Recently, I heard from Fifth District residents whose families have benefitted from the Affordable Care Act and are deeply worried about the law being repealed. One young woman, from California in St. Mary’s County, wrote to me out of concern for her family. “My father is retiring this year,” she said in her letter, “and while I will be safe on my own employer insurance plan, I fear for my younger sister who has not yet graduated and is dependent on my father and this ACA [under-26 rule] clause for her care. I am afraid a lack of coverage will discourage her from necessary and preventive medical care.”
Another constituent, from Beltsville in Prince George’s County, shared in a letter that she and her husband are “struggling small business owners,” and “the ACA gave us an opportunity to afford health care.” She went on to explain that, in addition to requiring a knee replacement herself, her husband suffers from diabetes, and “we cannot afford to pay for these healthcare services on our own” out of pocket. “Needless to say,” the woman wrote me, “we, like so many others, are now completely terrified at what is to come.”
These were just two of the many letters, phone calls, and social media messages I’ve received from across the Fifth District showing how the Affordable Care Act is working and expressing concern about Republican plans to repeal it.
These families, like so many others in Maryland’s Fifth District, have benefited from the patient protections, greater accessibility, and cost savings included in the Affordable Care Act to get the health coverage they need. Concerns about the cost of health care need to be addressed, but scrapping the life-saving and life-changing health care reforms of the Affordable Care Act wholesale is not the answer. Instead, the new Republican Congress and next administration ought to sit down with Democrats and with stakeholders from across our nation’s health care system – including patients and families – to find ways to improve the law and prevent the spike in health care costs that would result from repeal.
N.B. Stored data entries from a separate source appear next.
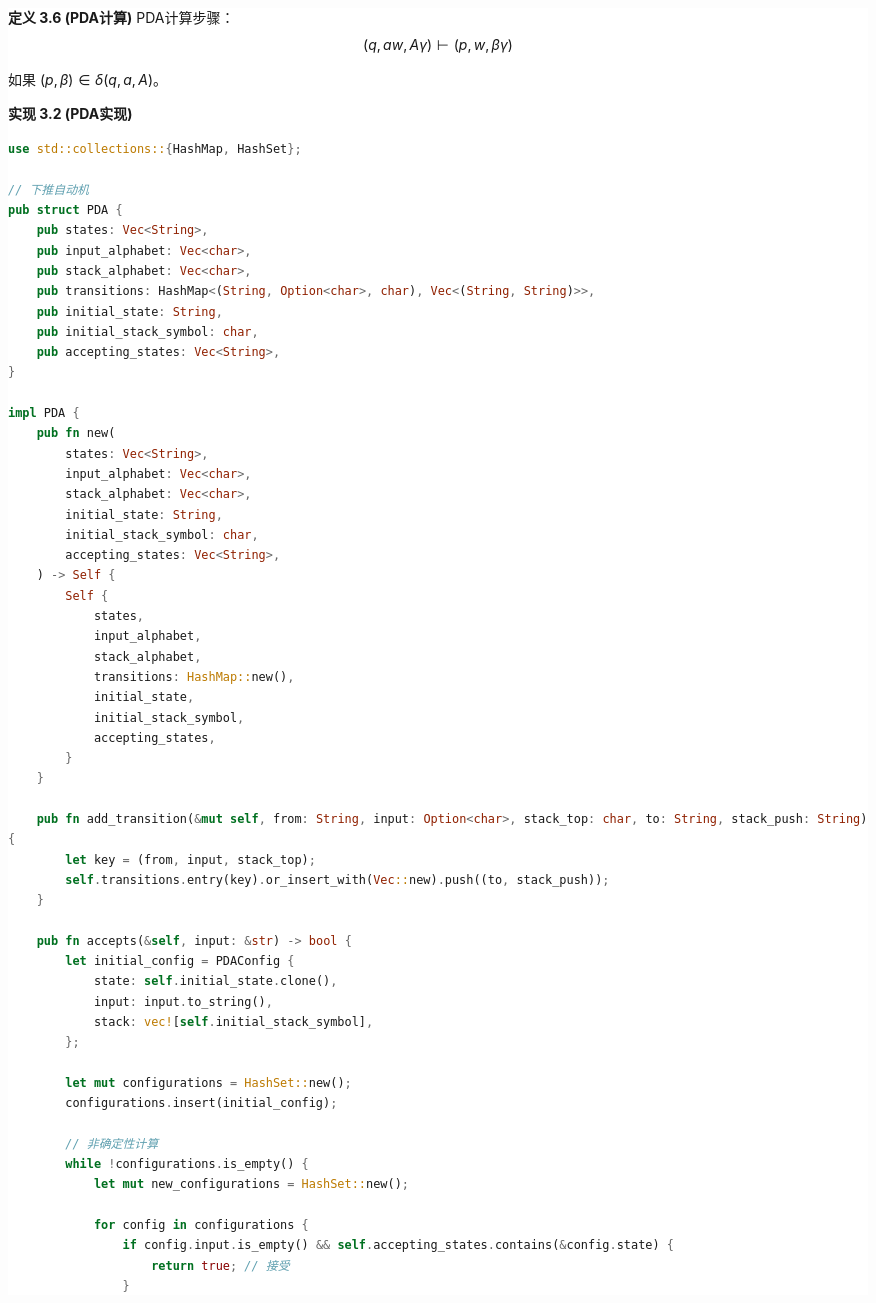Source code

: **定义 3.6 (PDA计算)**
PDA计算步骤：
$$(q, aw, A\gamma) \vdash (p, w, \beta\gamma)$$

如果 $(p, \beta) \in \delta(q, a, A)$。

**实现 3.2 (PDA实现)**
```rust
use std::collections::{HashMap, HashSet};

// 下推自动机
pub struct PDA {
    pub states: Vec<String>,
    pub input_alphabet: Vec<char>,
    pub stack_alphabet: Vec<char>,
    pub transitions: HashMap<(String, Option<char>, char), Vec<(String, String)>>,
    pub initial_state: String,
    pub initial_stack_symbol: char,
    pub accepting_states: Vec<String>,
}

impl PDA {
    pub fn new(
        states: Vec<String>,
        input_alphabet: Vec<char>,
        stack_alphabet: Vec<char>,
        initial_state: String,
        initial_stack_symbol: char,
        accepting_states: Vec<String>,
    ) -> Self {
        Self {
            states,
            input_alphabet,
            stack_alphabet,
            transitions: HashMap::new(),
            initial_state,
            initial_stack_symbol,
            accepting_states,
        }
    }
    
    pub fn add_transition(&mut self, from: String, input: Option<char>, stack_top: char, to: String, stack_push: String) {
        let key = (from, input, stack_top);
        self.transitions.entry(key).or_insert_with(Vec::new).push((to, stack_push));
    }
    
    pub fn accepts(&self, input: &str) -> bool {
        let initial_config = PDAConfig {
            state: self.initial_state.clone(),
            input: input.to_string(),
            stack: vec![self.initial_stack_symbol],
        };
        
        let mut configurations = HashSet::new();
        configurations.insert(initial_config);
        
        // 非确定性计算
        while !configurations.is_empty() {
            let mut new_configurations = HashSet::new();
            
            for config in configurations {
                if config.input.is_empty() && self.accepting_states.contains(&config.state) {
                    return true; // 接受
                }
```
Republicans will soon control Congress and the White House, and they will have to own the consequences for any changes to health care in our country under their watch. Whether they pursue immediate repeal or so-called ‘repeal-and-delay,’ the negative impact of such a move on our economy and our people will be significant and felt in Americans’ everyday lives. We know that Republicans in Congress have no plan to replace the Affordable Care Act if they repeal it. If they did, we would have seen it by now.
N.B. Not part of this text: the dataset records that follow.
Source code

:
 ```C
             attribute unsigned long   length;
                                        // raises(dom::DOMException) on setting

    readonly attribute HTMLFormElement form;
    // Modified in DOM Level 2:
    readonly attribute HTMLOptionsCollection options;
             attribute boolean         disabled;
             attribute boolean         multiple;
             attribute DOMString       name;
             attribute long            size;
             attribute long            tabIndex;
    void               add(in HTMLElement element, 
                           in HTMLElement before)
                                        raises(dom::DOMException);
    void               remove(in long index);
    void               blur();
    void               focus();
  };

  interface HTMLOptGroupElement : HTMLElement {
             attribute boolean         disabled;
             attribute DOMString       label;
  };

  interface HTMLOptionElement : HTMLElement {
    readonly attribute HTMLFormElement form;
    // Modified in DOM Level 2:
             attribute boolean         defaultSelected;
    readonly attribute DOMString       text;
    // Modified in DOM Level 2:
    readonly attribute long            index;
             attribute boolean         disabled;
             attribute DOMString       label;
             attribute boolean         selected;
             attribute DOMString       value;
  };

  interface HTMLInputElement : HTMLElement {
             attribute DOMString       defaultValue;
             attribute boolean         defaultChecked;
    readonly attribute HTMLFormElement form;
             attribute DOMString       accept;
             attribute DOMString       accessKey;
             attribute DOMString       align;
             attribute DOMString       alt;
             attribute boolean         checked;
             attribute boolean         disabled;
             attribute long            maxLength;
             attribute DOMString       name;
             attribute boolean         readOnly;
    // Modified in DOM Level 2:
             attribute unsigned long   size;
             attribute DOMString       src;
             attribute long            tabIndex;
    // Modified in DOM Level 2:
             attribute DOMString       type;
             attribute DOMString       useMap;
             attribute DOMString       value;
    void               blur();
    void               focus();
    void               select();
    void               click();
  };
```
For the sake of these Marylanders who wrote me out of concern for the future of the Affordable Care Act – and for the many others who share their fears of repeal – I will continue to fight against efforts in Congress to turn the clock back. All Americans deserve to live healthy lives, without ever having to choose between affording health insurance and putting dinner on the table or paying the mortgage. That’s what the Affordable Care Act has moved us closer to achieving – and what we must continue to strive for in the years ahead.